------ Available data ------

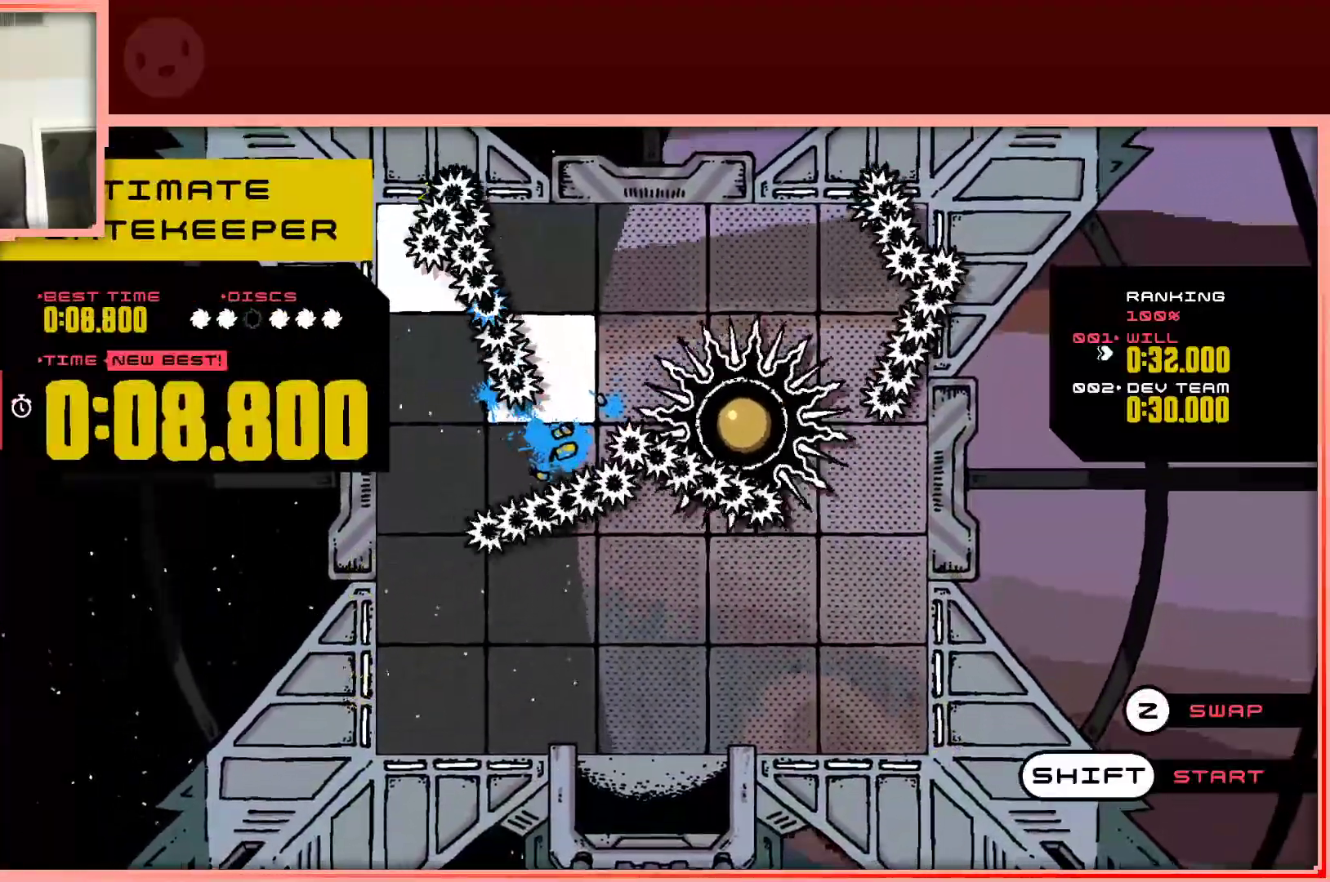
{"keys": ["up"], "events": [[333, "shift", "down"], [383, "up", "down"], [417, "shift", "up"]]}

------
------ Available data ------

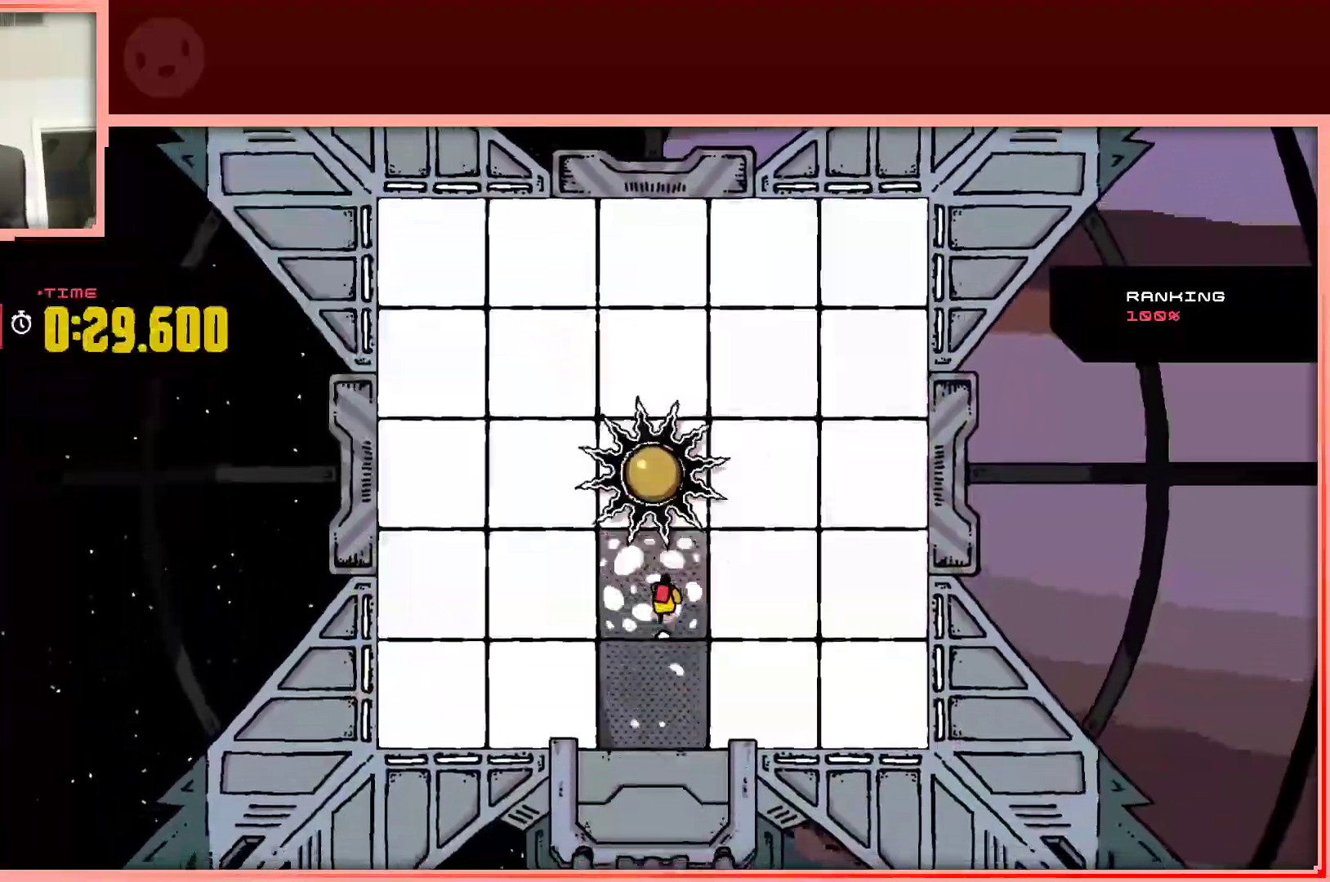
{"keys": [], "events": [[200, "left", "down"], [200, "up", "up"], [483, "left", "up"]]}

------
------ Available data ------

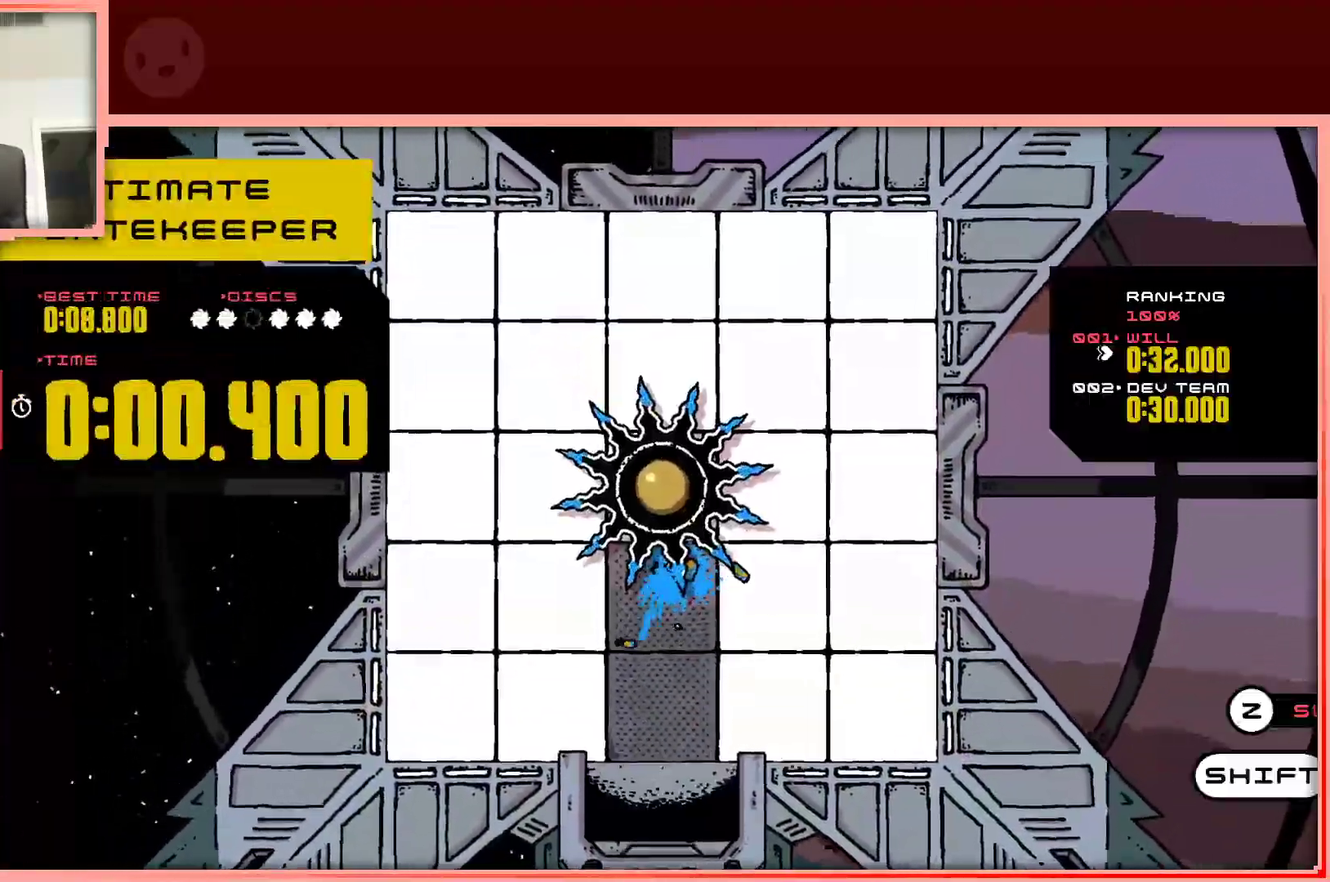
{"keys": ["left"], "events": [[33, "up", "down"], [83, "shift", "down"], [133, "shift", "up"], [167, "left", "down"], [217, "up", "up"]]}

------

> Task details:
Produce the number of lines in the data containing the string "left", with nothing added.

> Reply:
2